Extracted text:
>>

Traditional credit scores — for decades, the prime metric to be granted or denied financing — is a bit of a relic, and in the aftermath of a global health and business crisis, it’s simply not that helpful.
In a time of off-the-charts small business formation, the old barriers to capital are coming down. Better to use reams of available data and digital processing to get a real-time picture of a business’s financial health before deciding whether or not to loan them working capital.
Parachuting into this problem is FlowCast, the small army of data scientists behind Tillful, a company aimed at transforming underwriting by finding new metrics for small and medium-sized business (SMB) vitals.
“Our claim to fame is building AI machine learning credit models for banks,” said FlowCast/Tillful founder and CEO Ken So. “We took a lot of that know-how to build Tillful.”
So told PYMNTS that the two corporate cousins are taking specific aim at the problem of entrepreneurs using personal credit cards to float operations.
Noting that more 40,000 small business owners are currently registered on the Tillful platform, So said those customers aren’t just looking for access to capital: they’re also looking to build credit for their business. He estimated that 80% are putting business spend on their personal credit cards.

<<

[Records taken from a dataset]
>>

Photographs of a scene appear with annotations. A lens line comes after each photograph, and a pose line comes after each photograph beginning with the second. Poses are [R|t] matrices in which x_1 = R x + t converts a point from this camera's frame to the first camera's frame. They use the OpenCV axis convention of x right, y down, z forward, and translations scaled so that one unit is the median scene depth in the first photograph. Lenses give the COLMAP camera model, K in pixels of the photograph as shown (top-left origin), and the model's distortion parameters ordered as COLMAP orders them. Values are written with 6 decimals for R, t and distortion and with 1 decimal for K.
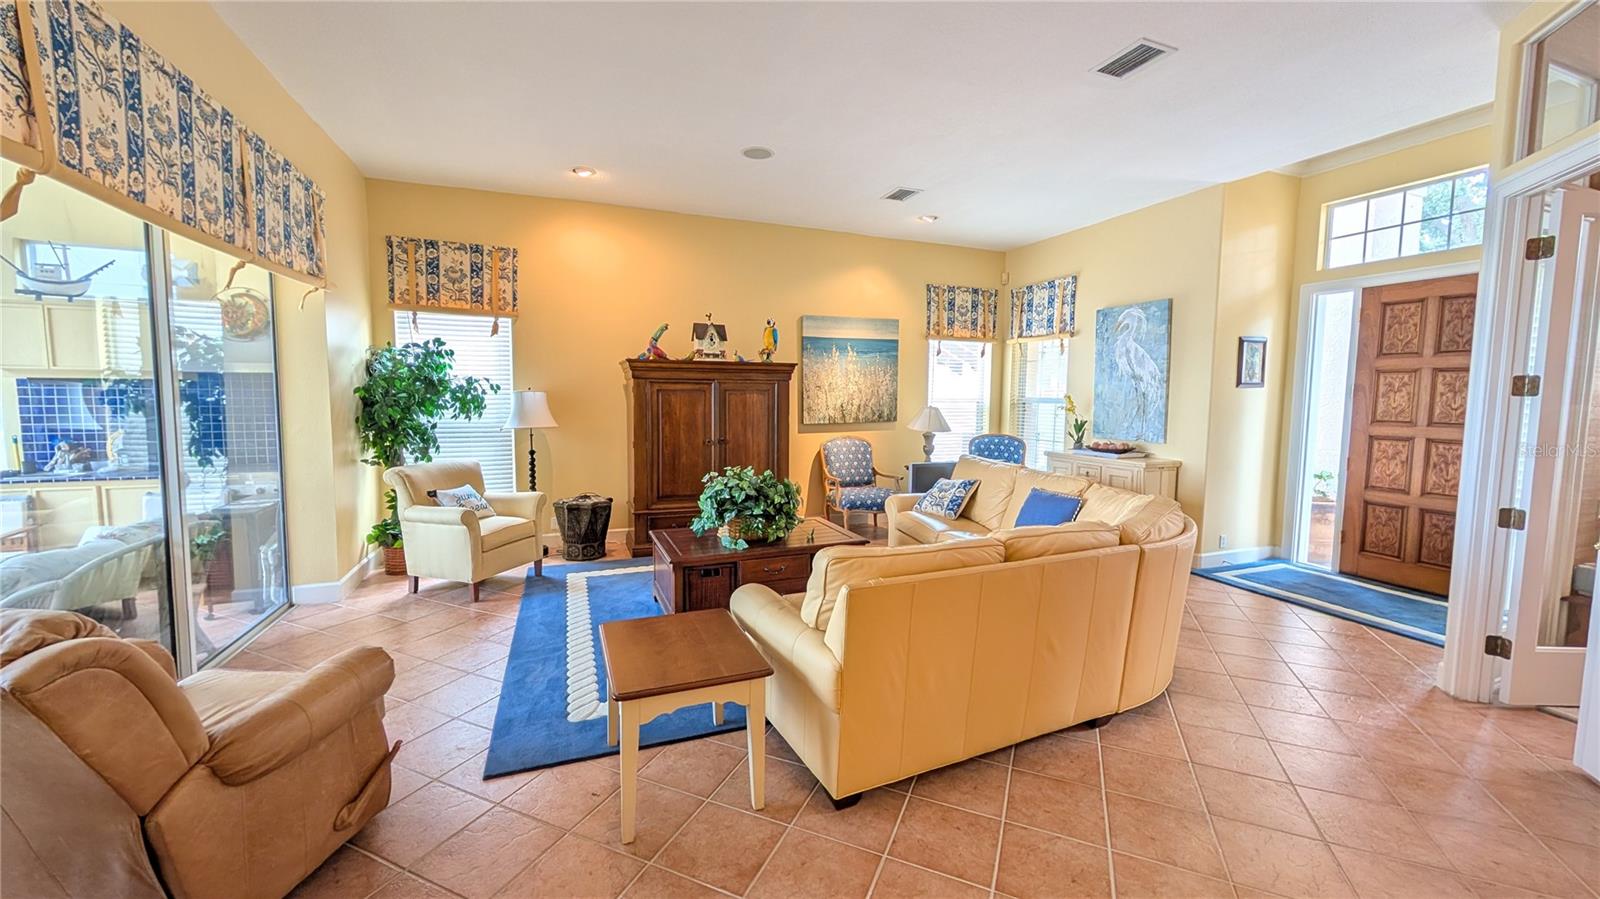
lens RADIAL K [[602.6, 0, 802.2], [0, 602.6, 442.6], [0, 0, 1]] dist [0.000224, -0.000020]
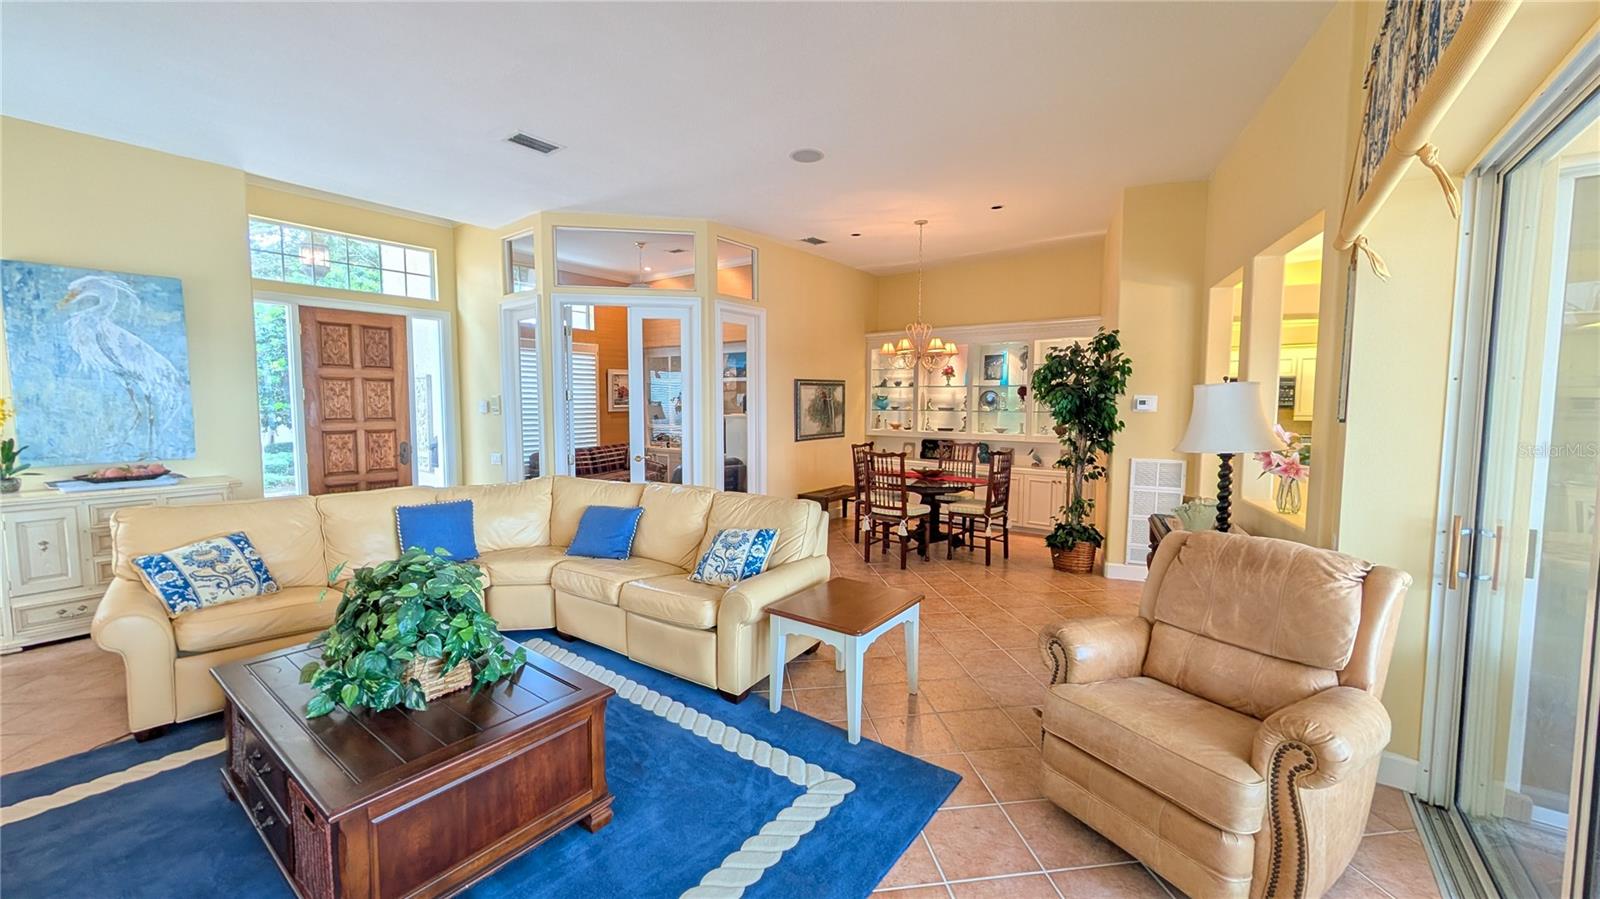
lens RADIAL K [[602.6, 0, 802.2], [0, 602.6, 442.6], [0, 0, 1]] dist [0.000224, -0.000020]
pose [[-0.514398, -0.072652, 0.854468, -0.536371], [0.058599, 0.991098, 0.119546, -0.071664], [-0.855547, 0.111565, -0.505561, 0.735774]]
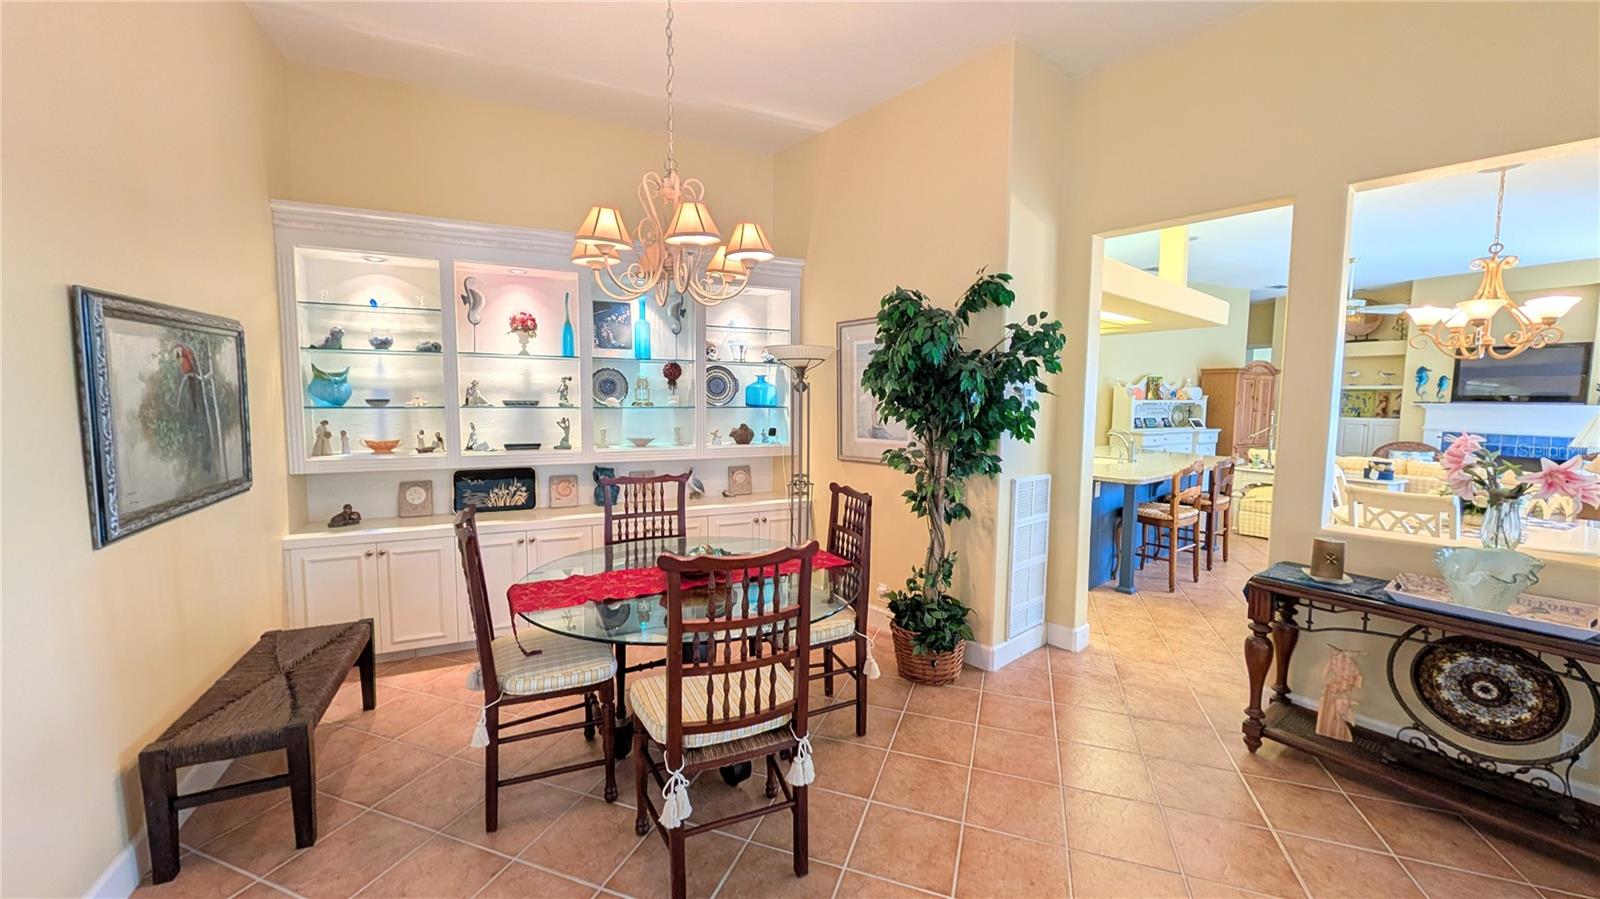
lens RADIAL K [[602.6, 0, 802.2], [0, 602.6, 442.6], [0, 0, 1]] dist [0.000224, -0.000020]
pose [[-0.998017, -0.015879, -0.060905, 0.257741], [-0.025394, 0.986987, 0.158783, -0.031645], [0.057591, 0.160015, -0.985433, 0.403455]]
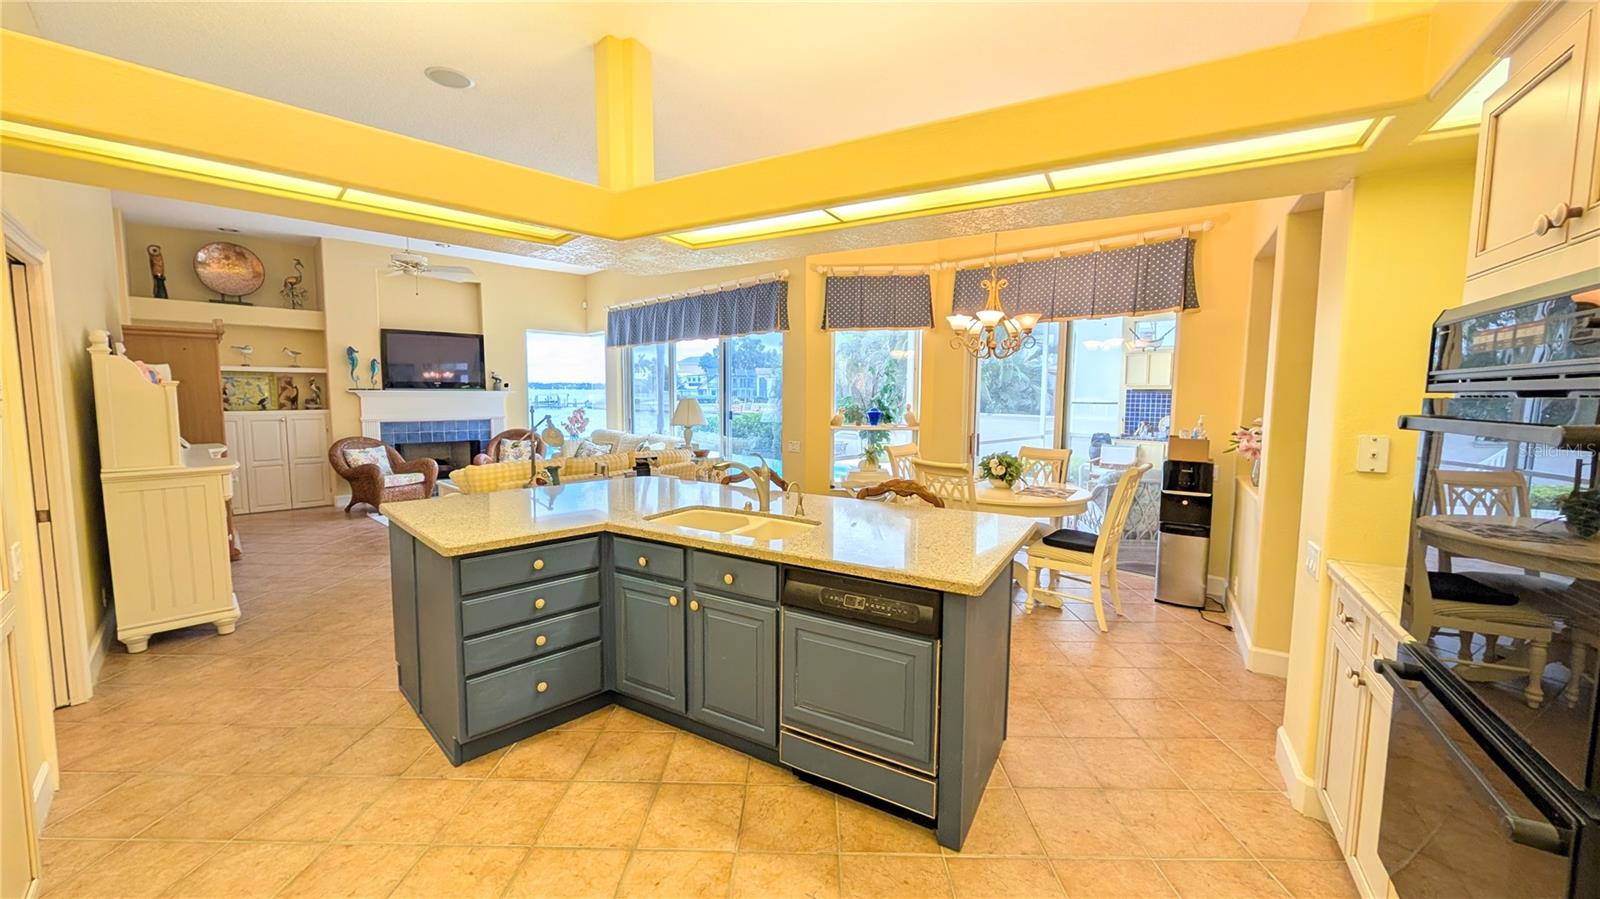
lens RADIAL K [[602.6, 0, 802.2], [0, 602.6, 442.6], [0, 0, 1]] dist [0.000224, -0.000020]
pose [[0.393948, 0.072322, -0.916283, 0.152549], [-0.076332, 0.996030, 0.045798, 0.060151], [0.915958, 0.051900, 0.397904, -0.761903]]
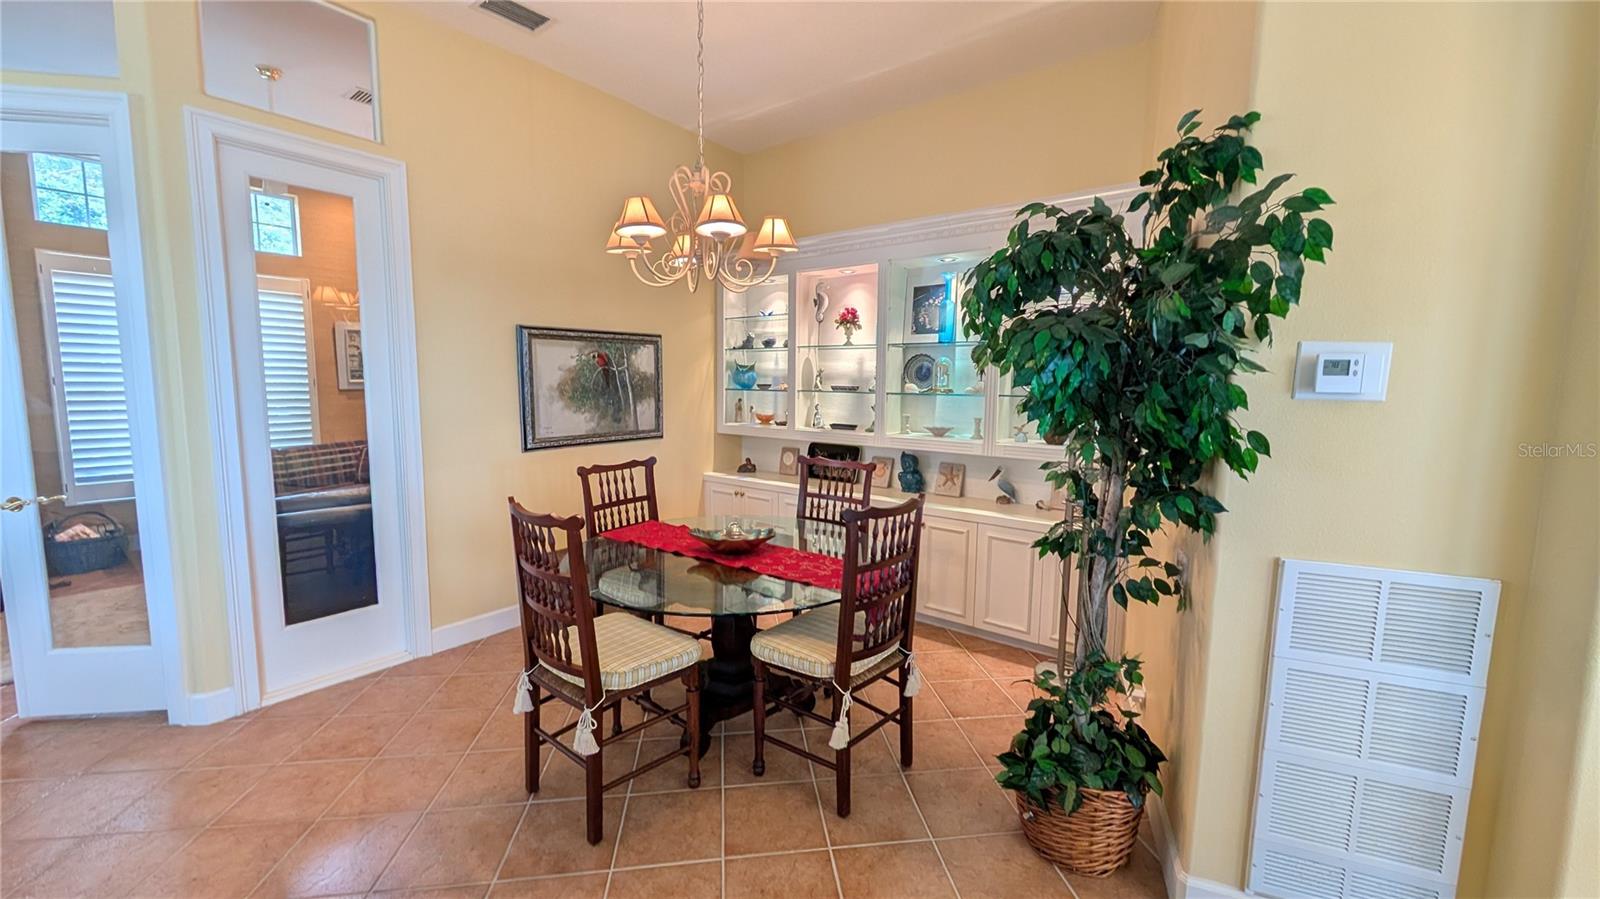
lens RADIAL K [[602.6, 0, 802.2], [0, 602.6, 442.6], [0, 0, 1]] dist [0.000224, -0.000020]
pose [[-0.514222, -0.103950, 0.851334, -0.113268], [0.051711, 0.987064, 0.151758, -0.010216], [-0.856097, 0.122061, -0.502195, 0.142119]]
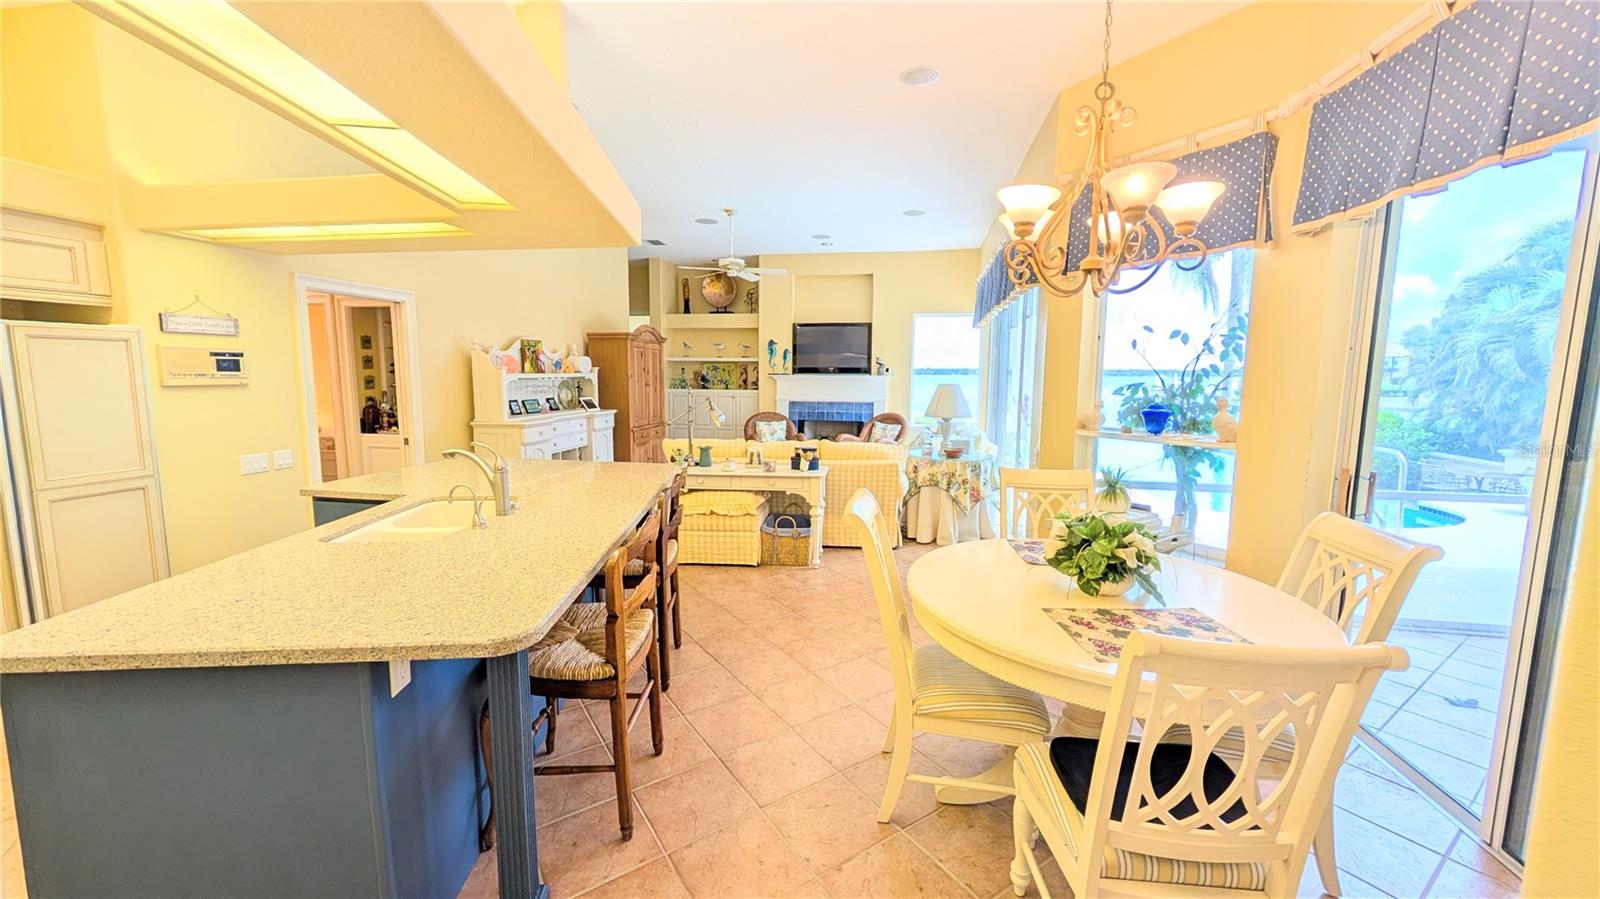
lens RADIAL K [[602.6, 0, 802.2], [0, 602.6, 442.6], [0, 0, 1]] dist [0.000224, -0.000020]
pose [[-0.533288, 0.082847, -0.841867, -0.104455], [-0.079805, 0.985827, 0.147567, 0.011278], [0.842161, 0.145880, -0.519118, -0.149349]]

<<

Actions to take:
(1) Answer these questions from the Tillful article:
(a) Who is the founder and CEO of FlowCast/Tillful?
(b) According to Ken So, what did FlowCast build for banks?
(c) What share of Tillful's customers did So estimate put business spending on their personal credit cards?
(2) Resume the Tillful article right after its last sentence.
This data comes from a different source than the Tillful article.

Answers per task:
(1)
(a) Ken So
(b) AI machine learning credit models
(c) 80%

(2)
The problem is that, “If you look at how traditional credit reporting agencies do underwriting or credit assessment, it’s based on what they call trade lines, and trade lines are like Home Depot or Costco reporting payment terms or the payment history of the customer to credit report agencies. It takes months, if not years, to build a credit report” that way, he said.
That presses the question: “How do we separate their personal credit from their business credit? That’s really one of the key goals for us.”
Related: Flowcast Introduces Tillful For SMB Credit Risk Modeling
No File? No Problem
Another problem with SMBs using personal credit lines to fund business expenses is that it adds nothing to the credit file of the business itself, which scares off lenders in droves.
“A lot of these younger businesses are considered no-file or thin-file, so they’re basically credit-invisible to a lot of these lenders,” said So. “How do we help them become credit visible and start getting access to different sources of credit?”
You do it by partnering with high-visibility brands in payments. In this case, Tillful teamed with Mastercard and card issuing platform Highnote on the Tillful Card.
“Within a single login, within the minute, we can ingest the past 12 plus months of historical transactions,” he told PYMNTS. “What Tillful is really good at is taking transaction data and understanding the insight and the credit quality of these small business.”
That granularity is incredibly useful in pandemic-era underwriting for SMBs.
“The [data] that really matters to us are things around cash flow,” said So. “Are you making money from one customer, or thousands of customers? Are your revenues pretty volatile or pretty stable on a monthly basis? Are they growing? The trajectory of their inflow and flow cashflow flow is very important.
“Then, on the spending side, how many employees do they have, do they have a bunch of contracts to a very stable set of employees? All that data we can capture.”
See also: Tillful Launches Card for Small Businesses With Highnote and Mastercard
Matching For Money
With so many SMBs forming and so much capital looking for a safe place to grow into more capital, Tillful and Flowcast are helping connect like-minded SMBs and lenders.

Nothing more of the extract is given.